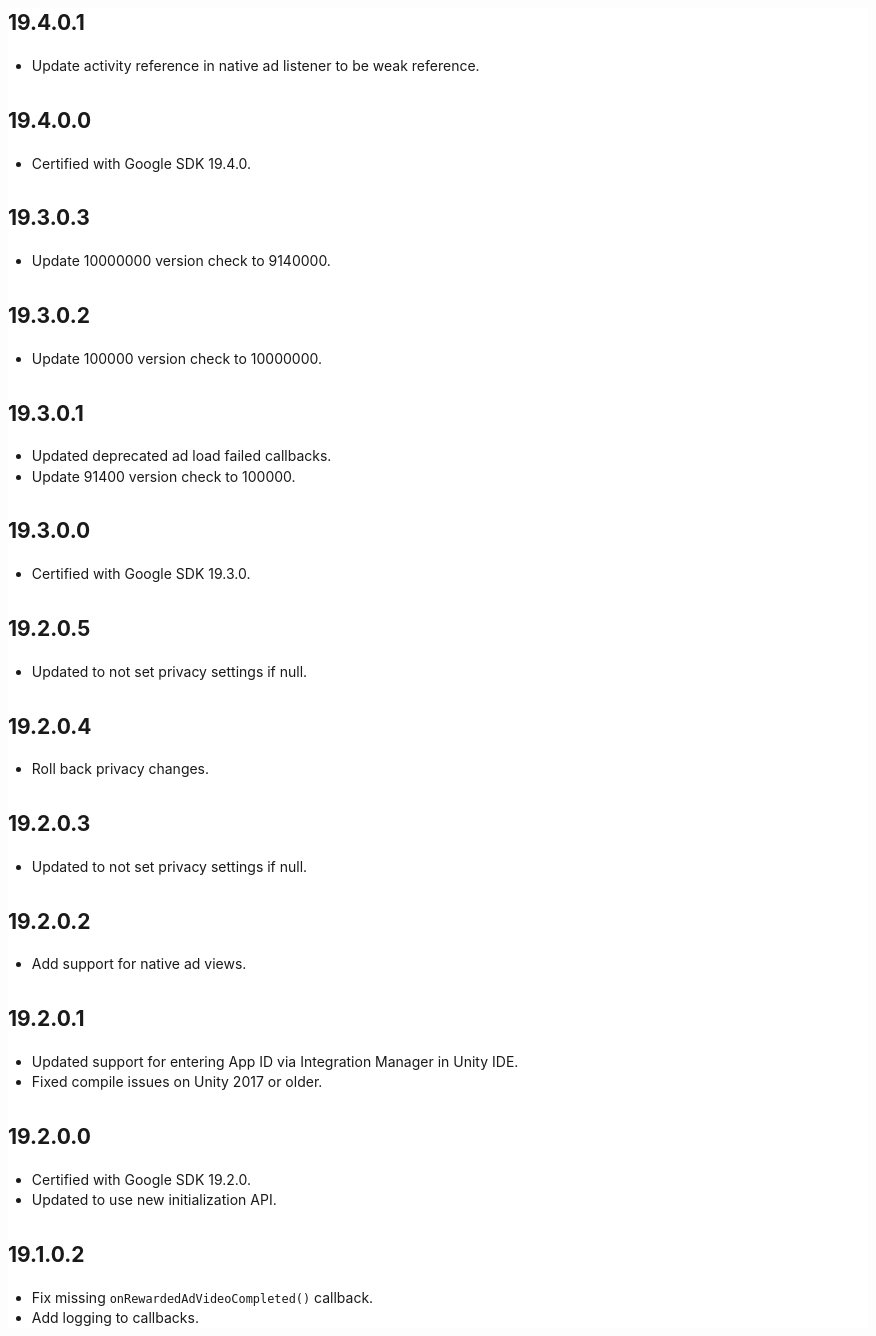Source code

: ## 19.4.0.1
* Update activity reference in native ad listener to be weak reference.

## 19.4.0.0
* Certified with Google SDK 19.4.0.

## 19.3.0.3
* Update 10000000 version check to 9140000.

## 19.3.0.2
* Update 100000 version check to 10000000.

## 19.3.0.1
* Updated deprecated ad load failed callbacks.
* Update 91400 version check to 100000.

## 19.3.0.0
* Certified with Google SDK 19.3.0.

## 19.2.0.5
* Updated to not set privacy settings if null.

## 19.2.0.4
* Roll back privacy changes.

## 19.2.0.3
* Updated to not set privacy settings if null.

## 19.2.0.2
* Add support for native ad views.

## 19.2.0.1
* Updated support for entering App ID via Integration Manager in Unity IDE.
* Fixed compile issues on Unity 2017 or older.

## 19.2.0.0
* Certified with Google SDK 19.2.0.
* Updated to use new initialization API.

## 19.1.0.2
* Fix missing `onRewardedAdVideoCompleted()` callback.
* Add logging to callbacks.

----------------

Repeat the records word for word. Any picture in them should be left out.

Source code

: ## 19.4.0.1
* Update activity reference in native ad listener to be weak reference.

## 19.4.0.0
* Certified with Google SDK 19.4.0.

## 19.3.0.3
* Update 10000000 version check to 9140000.

## 19.3.0.2
* Update 100000 version check to 10000000.

## 19.3.0.1
* Updated deprecated ad load failed callbacks.
* Update 91400 version check to 100000.

## 19.3.0.0
* Certified with Google SDK 19.3.0.

## 19.2.0.5
* Updated to not set privacy settings if null.

## 19.2.0.4
* Roll back privacy changes.

## 19.2.0.3
* Updated to not set privacy settings if null.

## 19.2.0.2
* Add support for native ad views.

## 19.2.0.1
* Updated support for entering App ID via Integration Manager in Unity IDE.
* Fixed compile issues on Unity 2017 or older.

## 19.2.0.0
* Certified with Google SDK 19.2.0.
* Updated to use new initialization API.

## 19.1.0.2
* Fix missing `onRewardedAdVideoCompleted()` callback.
* Add logging to callbacks.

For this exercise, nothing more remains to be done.